P. S. Вечером того же дня в кают-компании, старательно закрыв занавесками окна, чтоб не просочился солнечный свет, смотрели мы фильм. Перед началом киномеханик с полчаса пускал ленту, склеенную из кинокадров бог знает каких, самых разных фильмов. Лента имела успех необычайный. Потом пошел «Пятнадцатилетний капитан». Была возможность выбора: «Баллада о солдате» или этот фильм. Мы со «стариком» голосовали за «Балладу», но потерпели позорное поражение. Победил, набрав абсолютное большинство голосов, «Пятнадцатилетний капитан». Мы покорились; ничего не попишешь — большинство!
ОПАСАЙТЕСЬ РЫБЫ-ЛОЦМАНА!
Отступление литературное
Просматривая свою записную книжку, остановился мыслями на словах, начертанных карандашом:
«Было плохое настроение. Читал Хемингуэя на стадионе».
Вспомнил все, что было тогда: и какое в самом деле скверное настроение было у меня после одного не очень приятного письма, и как ходил с головной болью почти безлюдным утренним городом бесцельно — лишь бы идти, и как, перебарывая себя, подошел к книжному киоску, взял в руки журнал: равнодушно просматривал страницы, пока не различил извилистую, пружинистую, как большая рыба, фамилию — Хемингуэй, пока не прочитал под нею:
«Праздник, который всегда с тобой».
Купил журнал, с какой-то неопределенной надеждой в сердце пошел на стадион; перешагнул невысокую деревянную ограду и сел, смахнув пыль, на прогретую солнцем скамью — на самом верху, так, чтоб виден был весь стадион, и улица, на которой стоял кинотеатр, и дома на взгорье слева, и виадук, переброшенный там через улицу. Я сидел и читал о Париже далеких двадцатых лет, о маленьких кафе, булочных, о мощеной старой улочке Нотр-Дам-дэ-Шан, на которой был номер 113, а в том доме, над лесопилкой, комната, где никому не известный молодой человек с просветленно-добродушным, спокойно-внимательным лицом писал по утрам у раскрытого окна, время от времени поднимал голову, смотрел на мокрую после дождя мостовую, на пастуха, гнавшего по улице стадо коз, на собаку, трусцой бежавшую за стадом.
И все было так выразительно, просто, понятно мне на тех улицах, в тех ресторанчиках и кафе, на скачках, и живое чувство человека, который много лет спустя вспоминал обо всем этом, передавалось мне: я видел его таким, каким он был в молодости, каким был или хотел быть теперь, когда рассказывал обо всем, но я знал, что этого человека уже нет, и неосознанно остро жалел о том, что тот Париж, который он так любил, в воспоминаниях будет теперь подвластен не ему, а мне, — но это все равно был его Париж той поры, когда он был молод и учился писать настоящую прозу, когда перешел Сену, как Рубикон, сжигая за собою все мосты. Отсюда, из Парижа, не было уже для него возврата в журналистику, он должен был стать писателем во что бы то ни стало.
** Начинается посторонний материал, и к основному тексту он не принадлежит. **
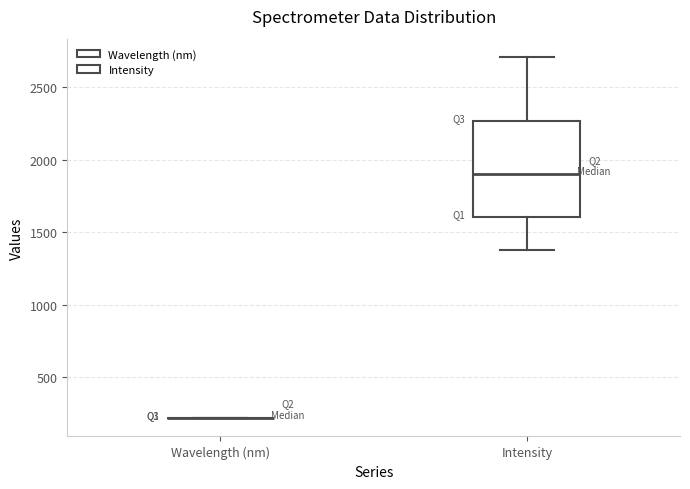

Reading left to right, transcribe this box plot: for each box, give where its median line is, the range the box spans, and where its two whiskers end, as read against the y-axis. The values are not printed on the chart, so give them approximately, as read against the axis.

Wavelength (nm): box collapsed to a line at 200, whiskers 200 to 200
Intensity: median 1900, box 1600 to 2250, whiskers 1400 to 2700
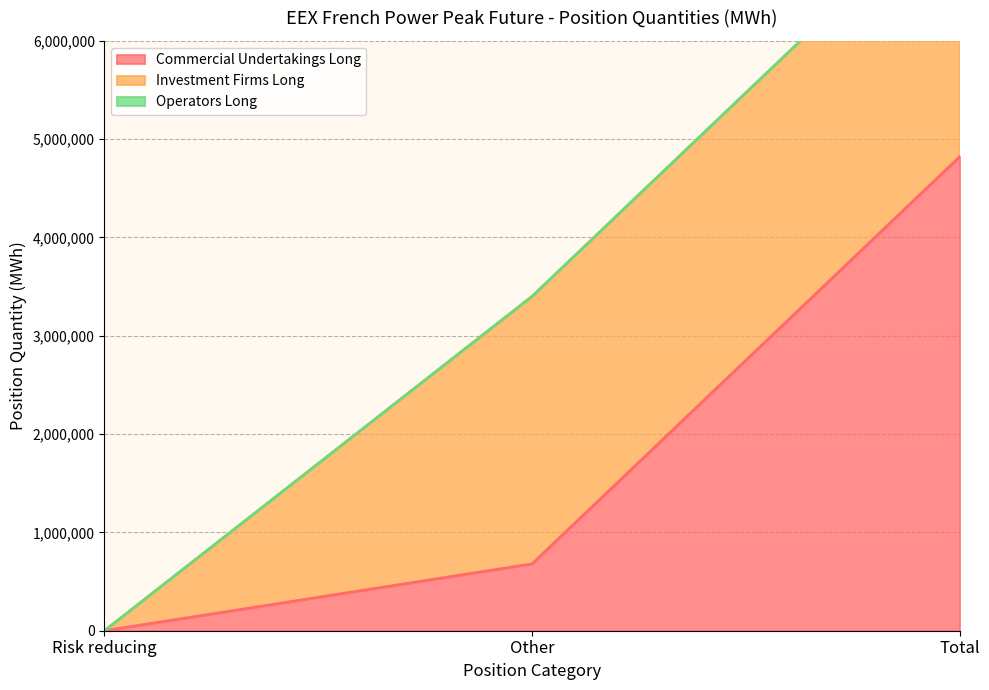

Rank the categories by Operators Long value from lowest to highest.

Risk reducing, Other, Total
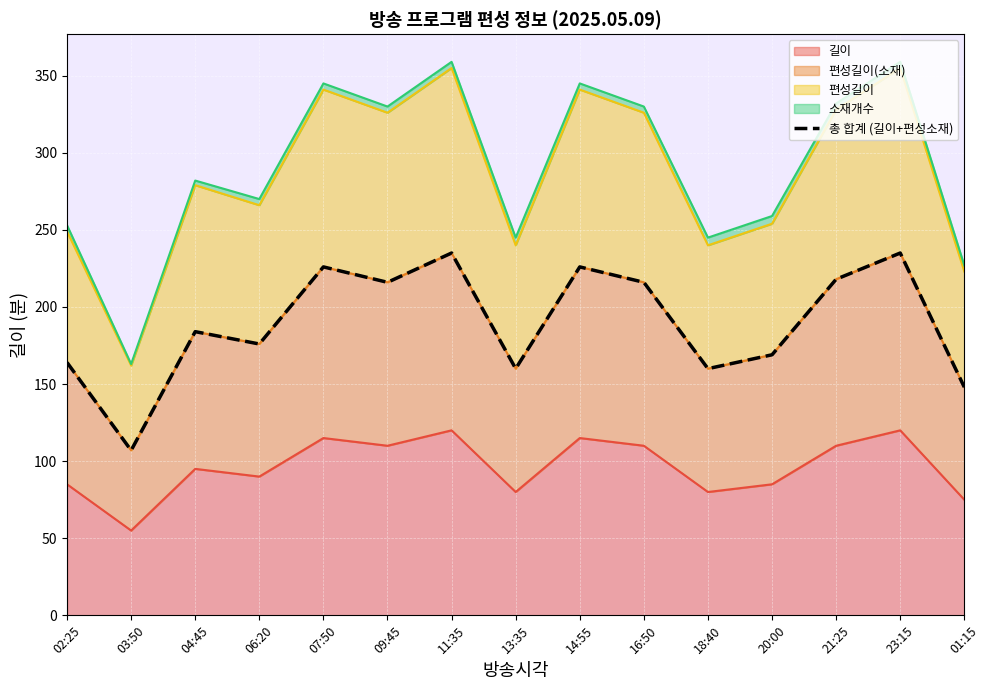

Where is the first local maximum?

04:45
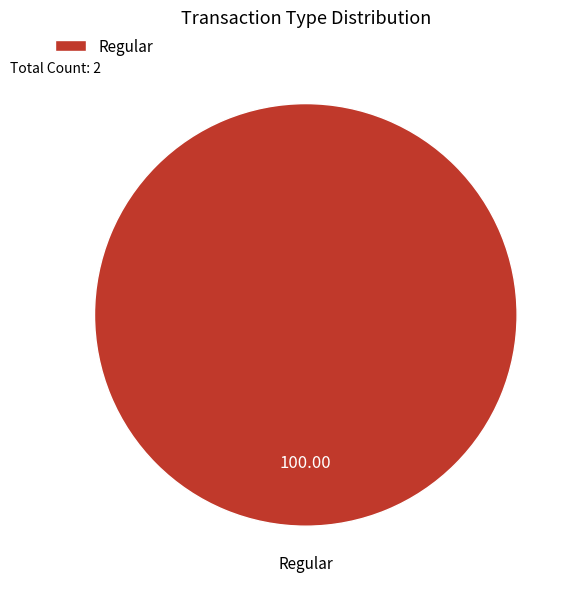

Rank the categories by value from highest to lowest.

Regular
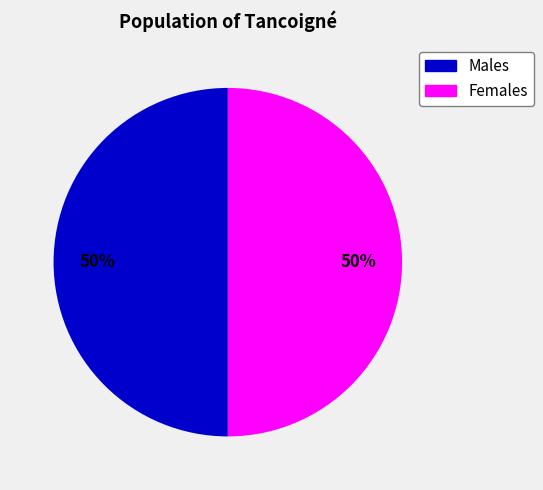

To the nearest percent, what is the average slice percentage?

50%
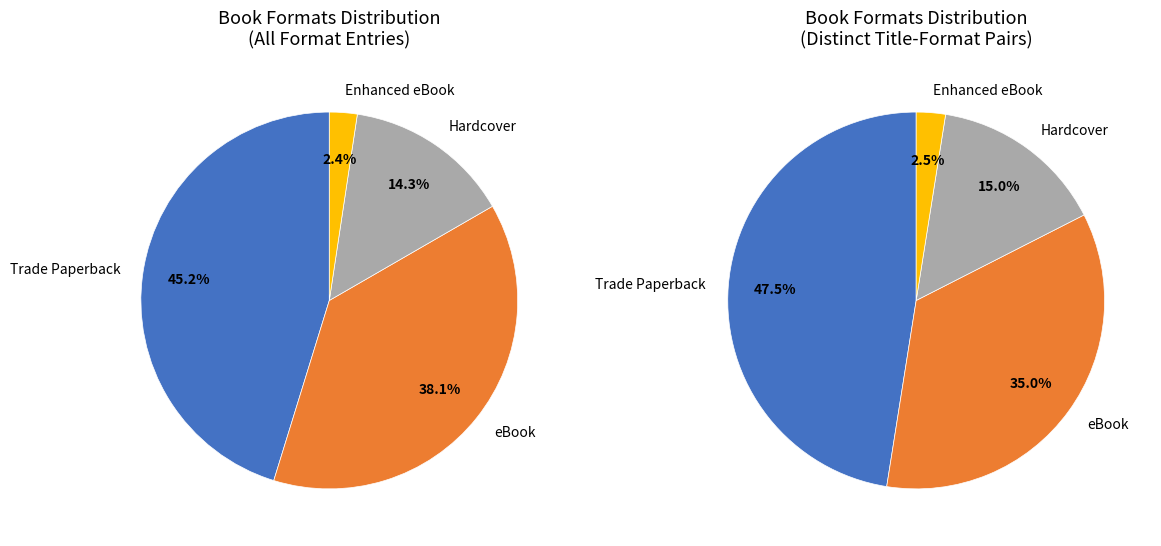

Count the number of slices in the pie.

4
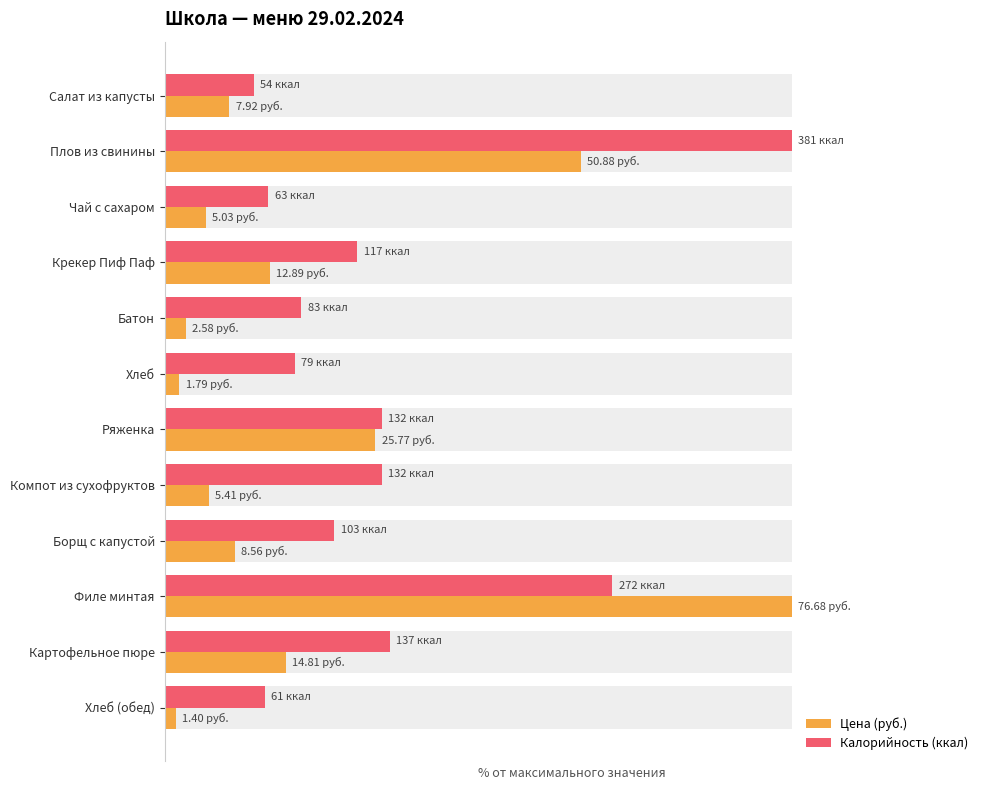

Reading left to right, transcribe all the data shown in this chart.

Цена (руб.): 10.3	66.4	6.6	16.8	3.4	2.3	33.6	7.1	11.2	100.0	19.3	1.8
Калорийность (ккал): 14.2	100.0	16.5	30.7	21.8	20.7	34.6	34.6	27.0	71.4	36.0	16.0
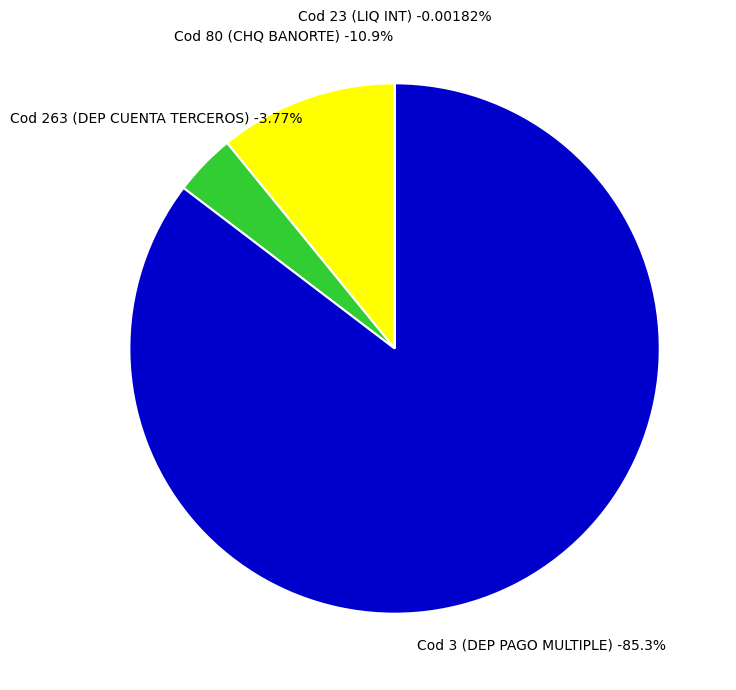

Is the sum of DEPOSITO DE CUENTA TERCEROS 2 and DEP.PAGO MULTIPLE 2 greater than half?

No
«Ну что же, — подумал я, — теперь я пишу рассказы, которых никто не понимает. Это совершенно ясно. И уж совершенно несомненно то, что на них нет спроса. Но их поймут — точно так, как это бывает с картинами. Нужно лишь время и вера в себя». Позже, наверное, возвращаясь мыслями к этой своей парижской поре, он напишет:
«Только романтики думают, что на свете есть „неизвестные мастера“».
Он не любил громких слов, знал, что писать «настоящую прозу» «чертовски трудно», и только это, такое простое и благородное в своей возвышенной искренности, сказал своим толкователям и читателям, но, конечно же, он мог бы подписаться и под затасканной фразой, что таланту необходим труд, упорство, хотя ему, пожалуй, ближе было бы такое высказывание Паскаля:
«Гений — это терпение мысли, сосредоточенной в одном направлении».
Кто-то сказал, что великими писатели становятся лишь после смерти. Хемингуэй был признан при жизни, но мысли о собственном величии, наверное, не очень докучали ему, писателю, который видел лучшую награду для художника не в бесконечных похвалах критиков, умеющих с необыкновенной легкостью перебегать из-под одного знамени под другое, не в милостивом внимании литературных меценатов, для которых талант существует только для того, чтобы можно было его купить. Не очень привлекала его и так называемая всеобщая любовь читателей по той простой причине, что не писал бестселлеров. Литература была для него одним из доступных человеку средств утверждать свое достоинство, и потому естественно, что о писательской совести, «абсолютно неизменной, как метр-эталон в Париже», он заботился больше, чем о лаврах юбилейных славословий. Во всем остальном он достаточно серьезно был удовлетворен славой хорошего охотника и рыбака.